Dans un tel paysage de rue, il apparaît, en dépit d’une indéniable dynamique sociale au fil des décennies, que les appartenances sociales qui se sont longtemps déclinées sur le mode de l’adhésion à un mode de vie bourgeois ont fini, surtout pour la part la plus âgée de la population, par s’inverser dans la peur du déracinement. Nous sommes ainsi confrontés, semble-t-il, à un processus historique différent de celui des cités marseillaises où l’évolution sensible de la perception des modes d’habiter la cité, qui s’est longtemps déclinée sur le mode de la captivité ou de l’exil, tend de plus en plus à se dire sur le mode de l’enracinement. La percée haussmannienne de la rue de la République a instauré, au regard de cette vaste étude sociologique, un espace interstitiel au milieu des quartiers populaires, certes au bénéfice d’une ascension sociale diversifiée, mais selon un embourgeoisement temporaire, et très lié aux vagues successives d’immigration. Ici, à la différence des cités, la dynamique sociale semble plus associée à des liens de clientèle et à un comportement électoral de droite dans une quartier qui vote plutôt à gauche qu’à une culture civique garante d’une certaine pérennité culturelle. Ainsi le renouvellement permanent, le reclassement périodique des catégories sociales montantes habitant le bâti bourgeois de la rue de la République s’accompagnent d’un réel sentiment de déclassement des anciens arrivants, les plus écoutés par les pouvoirs publics, au plus grand profit de la «table rase» proposée par les aménageurs.

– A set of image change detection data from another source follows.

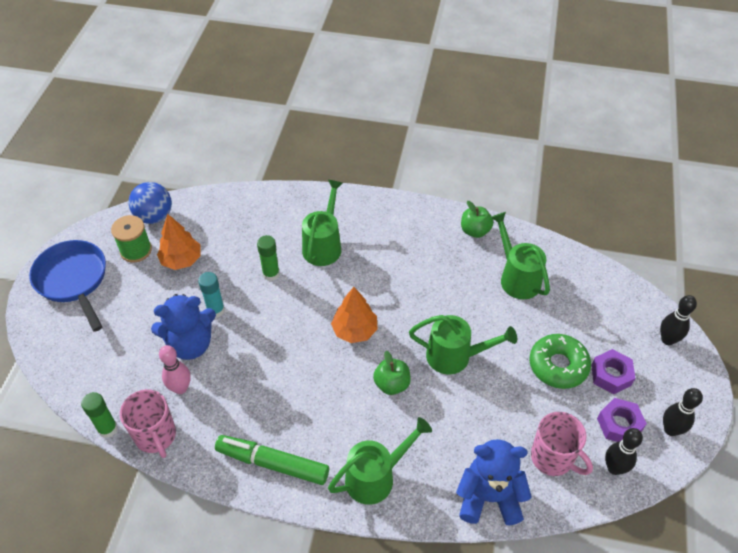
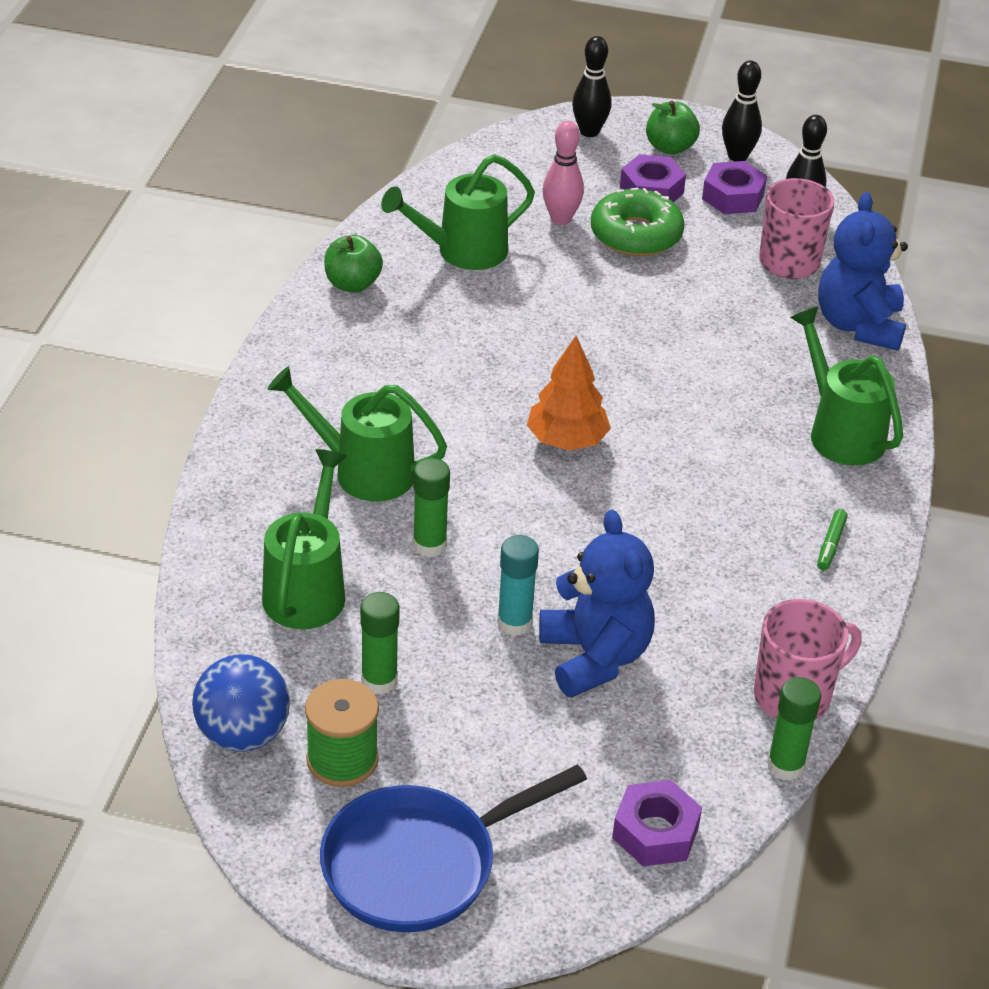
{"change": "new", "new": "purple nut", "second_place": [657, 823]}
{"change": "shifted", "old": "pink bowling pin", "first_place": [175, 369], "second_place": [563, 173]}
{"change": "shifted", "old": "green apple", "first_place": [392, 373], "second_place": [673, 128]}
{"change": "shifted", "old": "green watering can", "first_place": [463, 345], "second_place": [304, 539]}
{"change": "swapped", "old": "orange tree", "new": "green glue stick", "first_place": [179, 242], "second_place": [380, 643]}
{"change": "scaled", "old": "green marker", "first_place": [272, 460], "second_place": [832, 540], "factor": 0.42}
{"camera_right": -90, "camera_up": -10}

Soulignons enfin que la mémoire de la ville de Marseille ressort singulièrement enrichie de cette analyse, certes à plusieurs mains, mais à qui Pierre Fournier et Sylvie Mazzella ont su donner à chaque étape une forte cohérence. L’exemplarité de ce remarquable travail collectif ne peut échapper au lecteur soucieux d’une approche renouvelée de l’histoire sociale d’une ville et de ses habitants.